Portal Berita Lakpesdam Terkini – 16 Juni 2026 | Legislator Partai Golkar, Rycko Menoza SZP, mendesak pemerintah untuk mengeluarkan kebijakan taktis mengalokasikan APBN untuk gaji PPPK di daerah. Menurut Rycko, perlu aturan yang lebih longgar mengenai alokasi anggaran belanja pegawai, supaya tidak membebani APBD.
Latar Belakang
Saat ini, belanja pegawai maksimal 30 persen dari APBD. Namun, faktanya, sejumlah daerah kesulitan. Pembatasan tersebut berdampak pada minimnya Tunjangan Kinerja Daerah (TKD) dan meningkatkan beban pembiayaan PPPK.
Dampak Kebijakan
Rycko menilai kebijakan tersebut membuat ruang fiskal pemda makin sempit. Dia mendesak pemerintah pusat membuat kebijakan taktis yang berpihak pada daerah, supaya APBD tidak terbebani.

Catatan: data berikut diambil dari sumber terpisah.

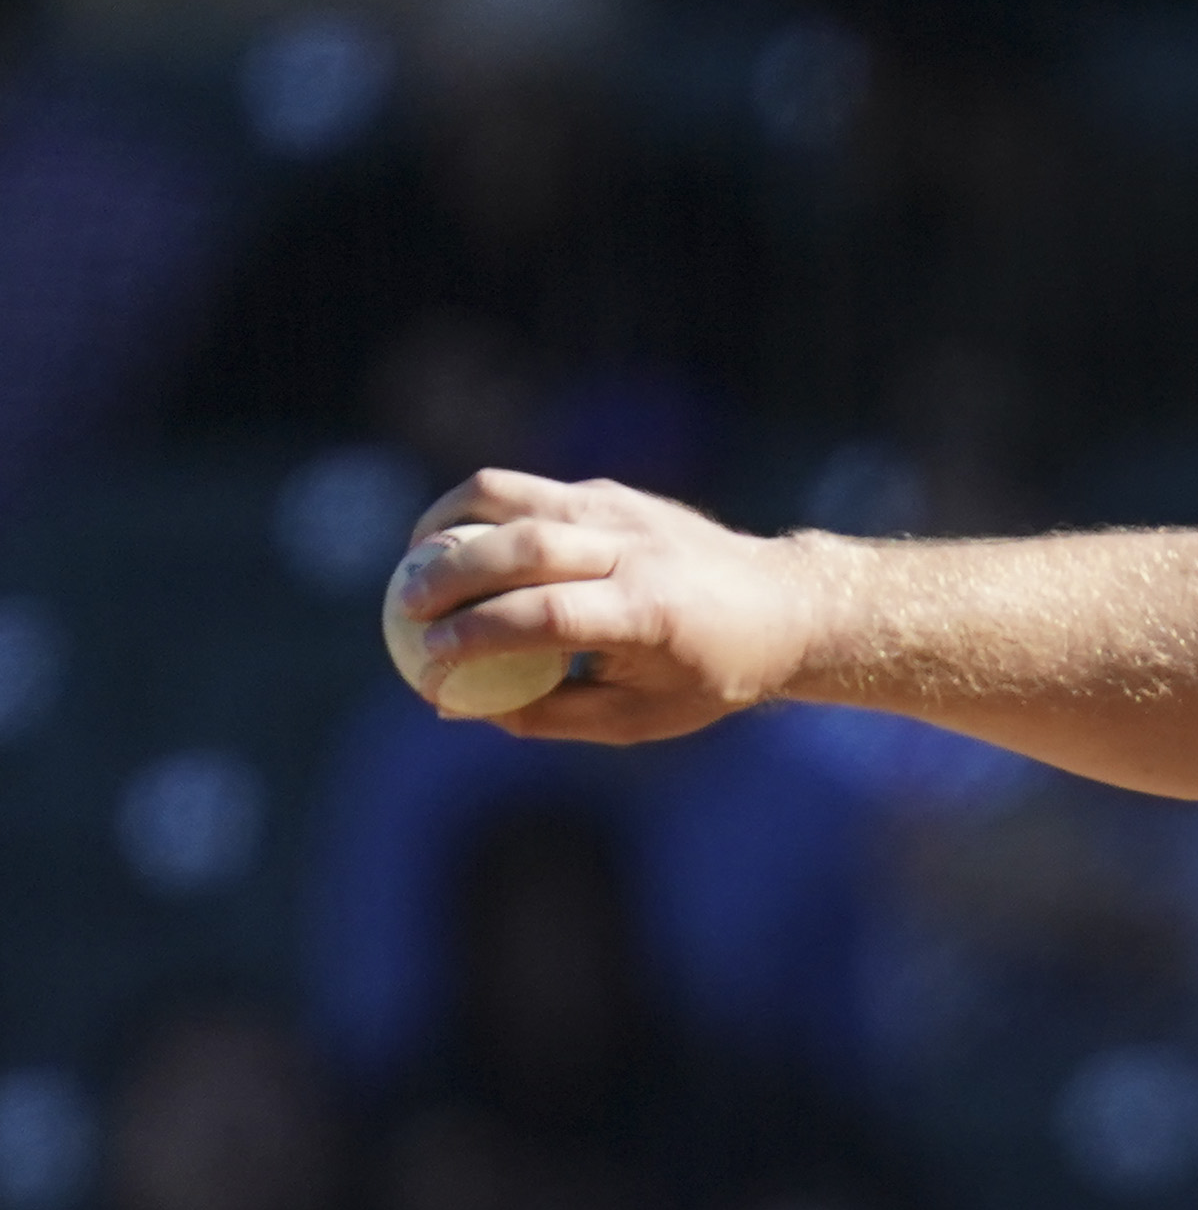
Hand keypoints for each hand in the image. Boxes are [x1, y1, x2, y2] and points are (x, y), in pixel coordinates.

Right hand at [396, 471, 832, 744]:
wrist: (784, 605)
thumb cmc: (710, 674)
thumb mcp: (639, 717)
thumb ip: (547, 714)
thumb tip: (453, 707)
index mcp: (650, 612)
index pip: (546, 614)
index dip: (479, 636)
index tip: (428, 662)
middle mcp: (633, 550)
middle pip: (520, 546)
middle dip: (447, 575)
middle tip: (401, 608)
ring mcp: (620, 511)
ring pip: (511, 498)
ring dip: (445, 524)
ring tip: (410, 564)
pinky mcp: (610, 493)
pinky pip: (526, 493)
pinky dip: (476, 514)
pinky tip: (450, 546)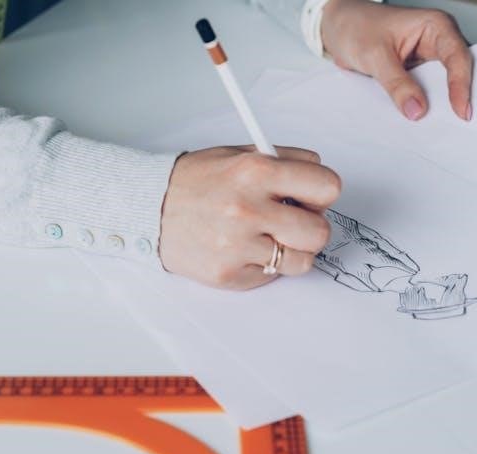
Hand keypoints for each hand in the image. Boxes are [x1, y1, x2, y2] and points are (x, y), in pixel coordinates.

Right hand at [160, 146, 340, 289]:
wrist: (149, 208)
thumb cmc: (196, 181)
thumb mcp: (239, 154)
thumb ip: (283, 161)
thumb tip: (319, 179)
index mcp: (255, 171)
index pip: (327, 188)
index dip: (322, 194)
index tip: (310, 198)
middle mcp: (247, 209)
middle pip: (319, 232)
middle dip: (311, 228)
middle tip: (291, 222)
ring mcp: (237, 246)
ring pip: (302, 261)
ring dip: (291, 252)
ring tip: (269, 238)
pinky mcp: (228, 274)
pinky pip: (271, 276)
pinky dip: (264, 265)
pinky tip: (243, 249)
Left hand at [321, 0, 472, 120]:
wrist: (334, 26)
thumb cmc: (354, 25)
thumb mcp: (374, 55)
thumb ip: (396, 83)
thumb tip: (417, 109)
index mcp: (434, 25)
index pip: (456, 56)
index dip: (461, 85)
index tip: (460, 111)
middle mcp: (435, 41)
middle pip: (455, 72)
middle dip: (455, 97)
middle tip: (456, 125)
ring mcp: (424, 58)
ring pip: (439, 86)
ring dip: (437, 104)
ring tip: (439, 127)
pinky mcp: (413, 73)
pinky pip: (422, 92)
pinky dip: (420, 104)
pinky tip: (418, 119)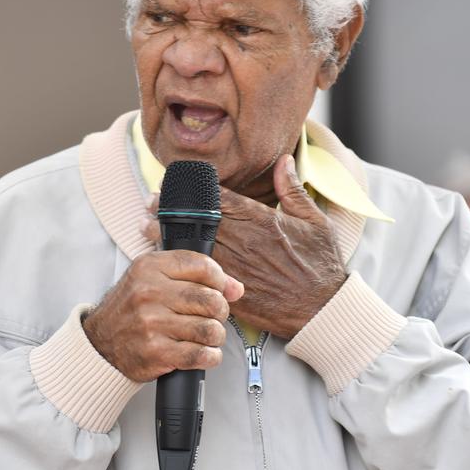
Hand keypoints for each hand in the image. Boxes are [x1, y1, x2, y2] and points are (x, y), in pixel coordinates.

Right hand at [83, 249, 244, 382]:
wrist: (100, 344)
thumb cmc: (131, 310)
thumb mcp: (153, 280)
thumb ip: (194, 277)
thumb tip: (235, 288)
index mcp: (149, 268)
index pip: (202, 266)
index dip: (220, 279)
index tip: (221, 289)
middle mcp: (149, 292)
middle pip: (211, 299)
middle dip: (220, 311)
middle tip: (212, 316)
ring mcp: (152, 323)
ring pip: (210, 329)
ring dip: (215, 336)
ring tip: (206, 336)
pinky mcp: (156, 352)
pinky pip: (200, 355)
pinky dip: (210, 356)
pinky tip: (203, 353)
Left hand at [142, 154, 345, 339]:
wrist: (323, 308)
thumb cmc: (321, 265)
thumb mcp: (315, 222)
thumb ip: (293, 191)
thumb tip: (283, 161)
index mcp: (262, 221)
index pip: (220, 199)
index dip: (194, 190)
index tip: (174, 183)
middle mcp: (245, 242)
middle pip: (199, 219)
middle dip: (172, 210)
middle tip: (150, 203)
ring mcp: (237, 267)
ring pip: (194, 245)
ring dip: (169, 235)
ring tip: (146, 227)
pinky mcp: (232, 291)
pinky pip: (200, 275)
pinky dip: (181, 266)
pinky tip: (164, 260)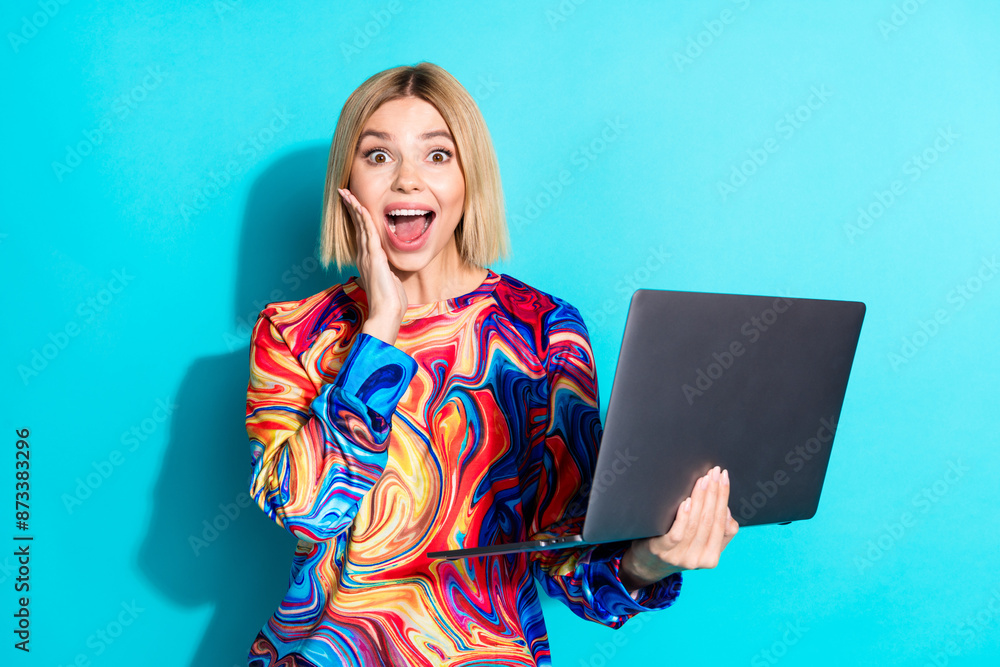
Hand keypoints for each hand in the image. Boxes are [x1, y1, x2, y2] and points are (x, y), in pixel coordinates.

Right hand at [338, 188, 406, 343]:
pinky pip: (368, 232)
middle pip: (357, 226)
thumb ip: (387, 274)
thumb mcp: (390, 283)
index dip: (357, 219)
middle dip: (351, 208)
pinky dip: (364, 218)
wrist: (387, 313)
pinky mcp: (374, 257)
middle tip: (343, 192)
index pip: (361, 234)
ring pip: (360, 226)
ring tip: (346, 193)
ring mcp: (368, 256)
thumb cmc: (390, 302)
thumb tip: (389, 273)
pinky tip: (360, 206)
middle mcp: (364, 256)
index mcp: (368, 261)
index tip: (352, 205)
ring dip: (354, 208)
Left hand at [619, 466, 738, 591]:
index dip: (724, 498)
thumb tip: (726, 510)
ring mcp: (679, 556)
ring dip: (701, 499)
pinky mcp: (661, 551)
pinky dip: (684, 516)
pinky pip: (676, 533)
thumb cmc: (678, 547)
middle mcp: (698, 559)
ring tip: (703, 480)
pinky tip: (687, 501)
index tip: (724, 477)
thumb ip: (718, 531)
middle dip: (714, 493)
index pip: (724, 524)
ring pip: (695, 524)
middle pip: (710, 521)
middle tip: (715, 472)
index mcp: (712, 557)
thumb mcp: (701, 544)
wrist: (647, 564)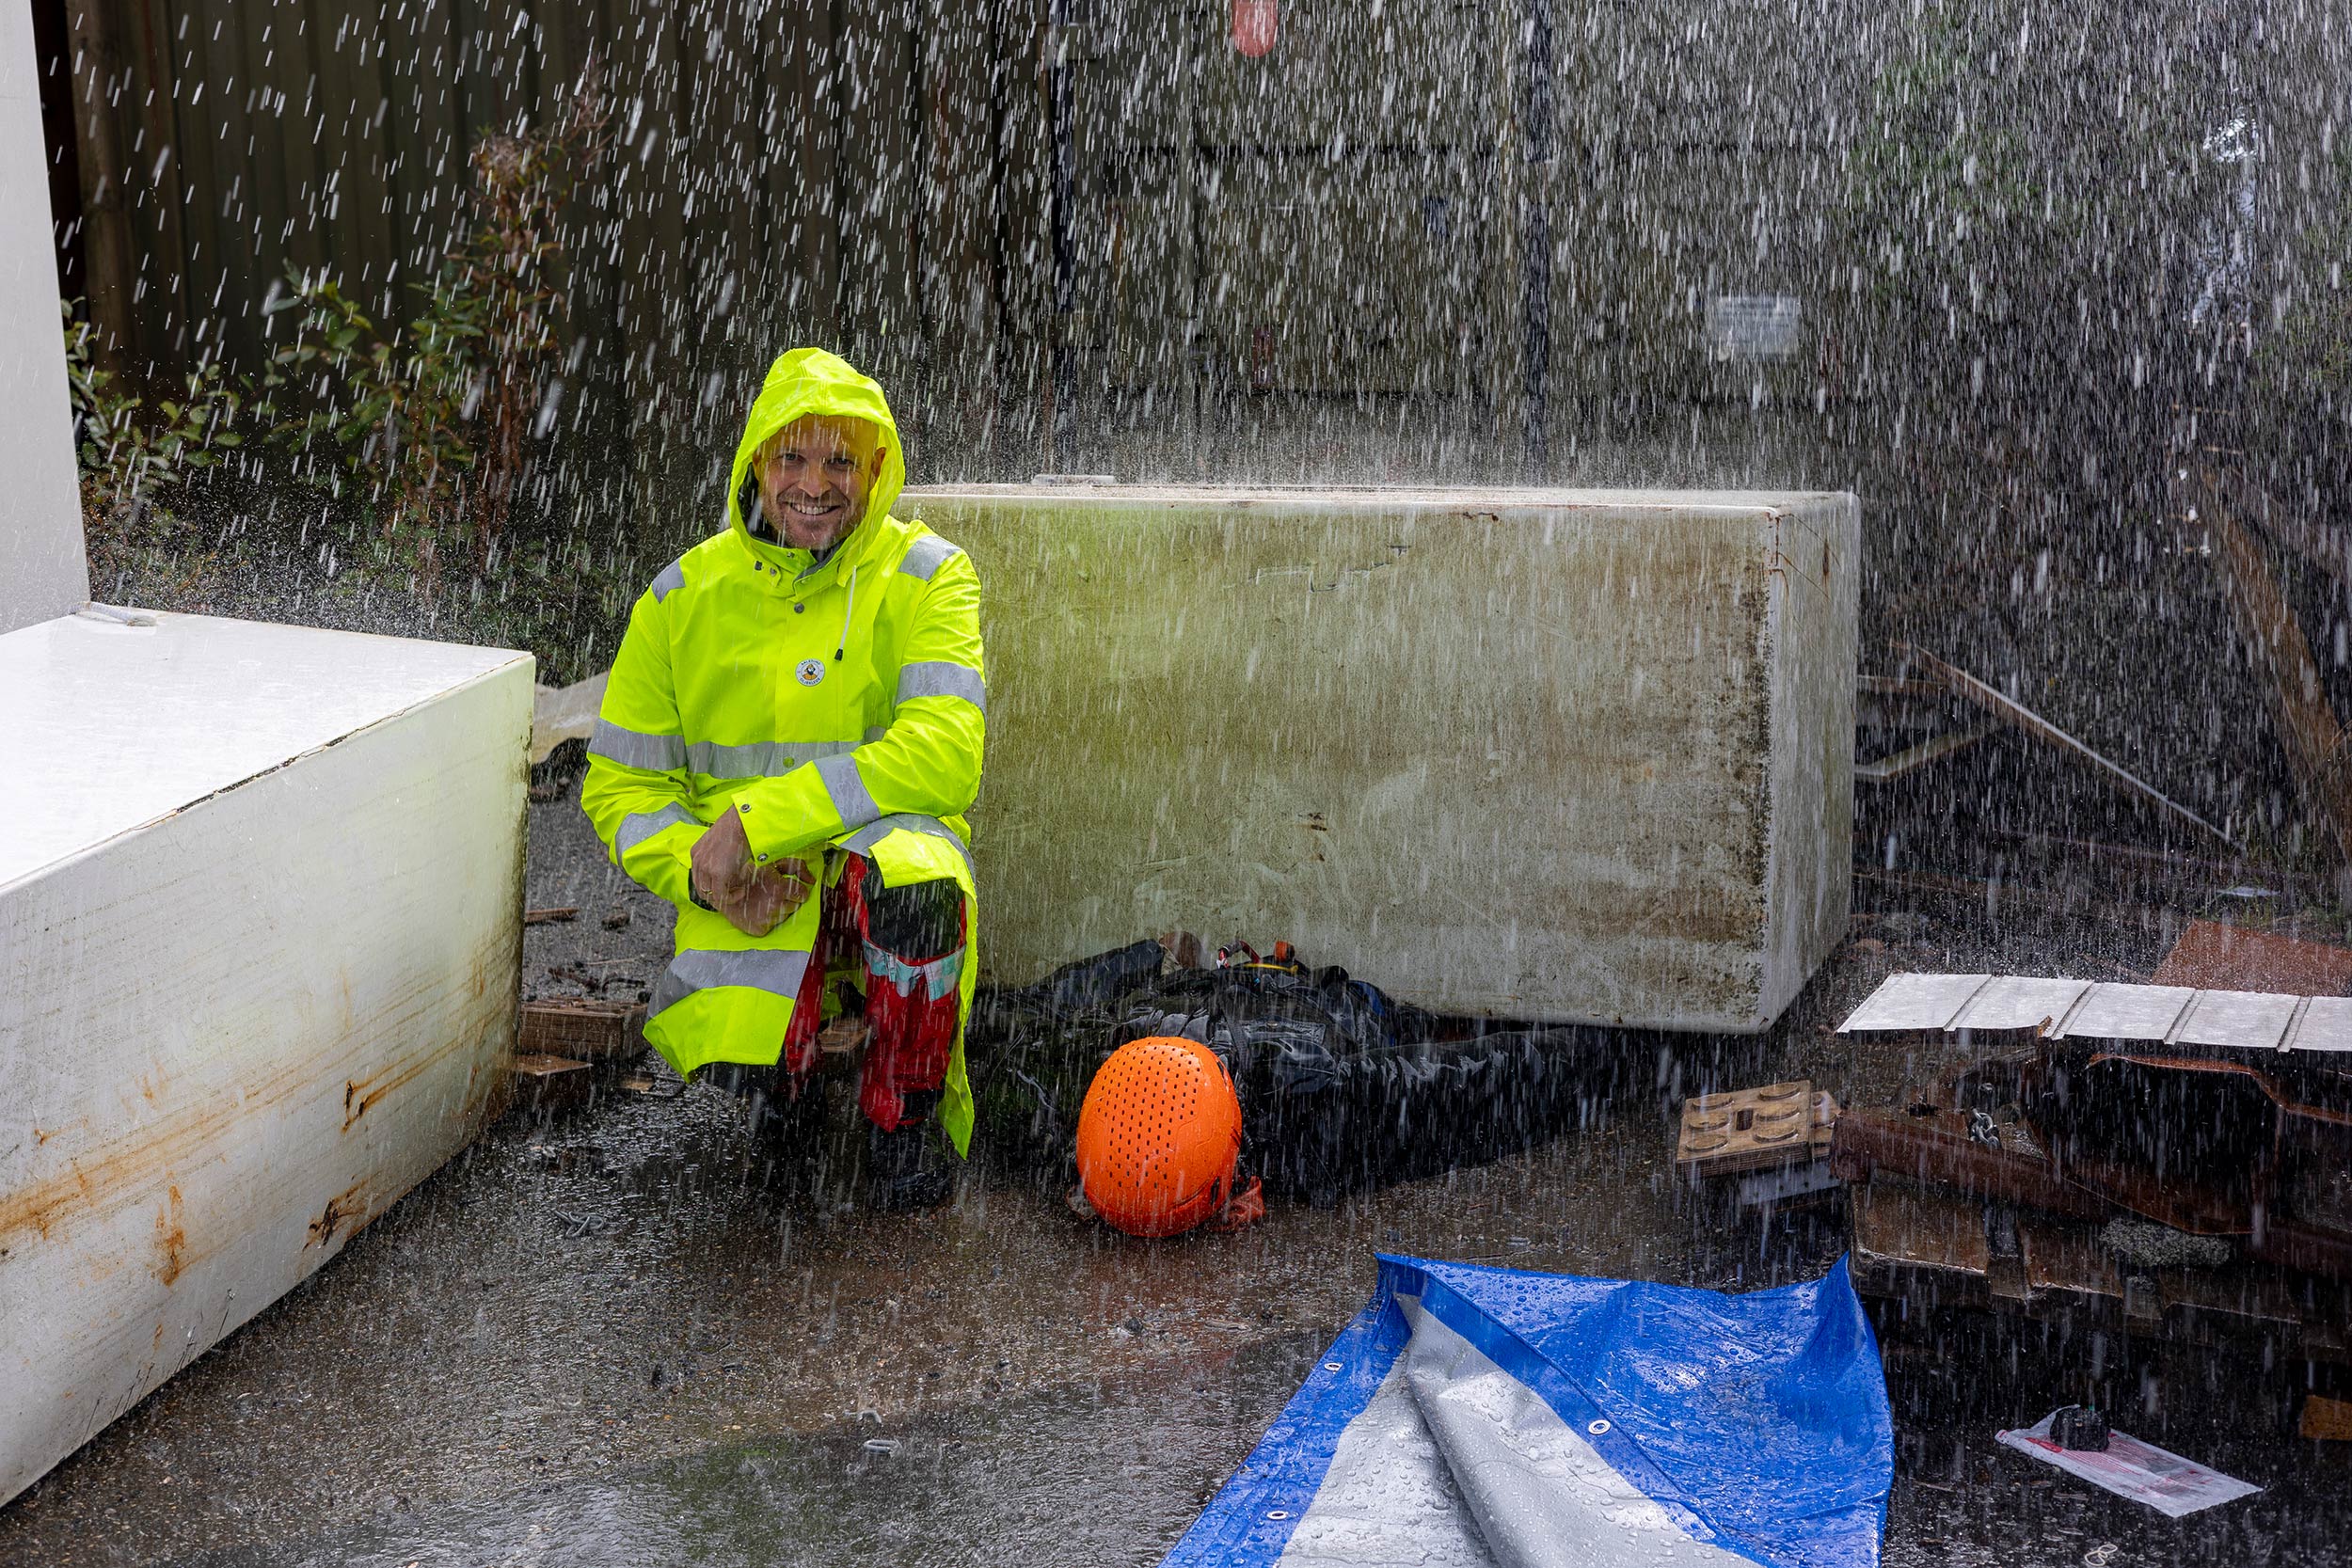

Selain itu, untuk menjamin kesejahteraan ASN dan PPPK, sekaligus menjaga keberlangsungan pelayanan publik.
Harapan Komisi II DPR
Komisi II DPR berharap pemerintah membuat regulasi baru yang lebih fleksibel, supaya pemenuhan kebutuhan tenaga guru dan kesehatan di daerah, berjalan optimal. Rycko menyampaikan, “Kami ingin ASN dan PPPK tetap sejahtera, layanan publik tetap prioritas. Jangan sampai layanan terganggu, karena anggaran terbatas.”
Berikut adalah tabel perbandingan antara APBN dan APBD:
| APBN | APBD |
|---|---|
| Anggaran belanja negara | Anggaran belanja daerah |
| Dikelola oleh pemerintah pusat | Dikelola oleh pemerintah daerah |
Perlu diingat, kebijakan pemerintah harus berpihak pada rakyat dan memastikan kesejahteraan ASN dan PPPK. Dengan demikian, pelayanan publik dapat berjalan lancar dan efektif.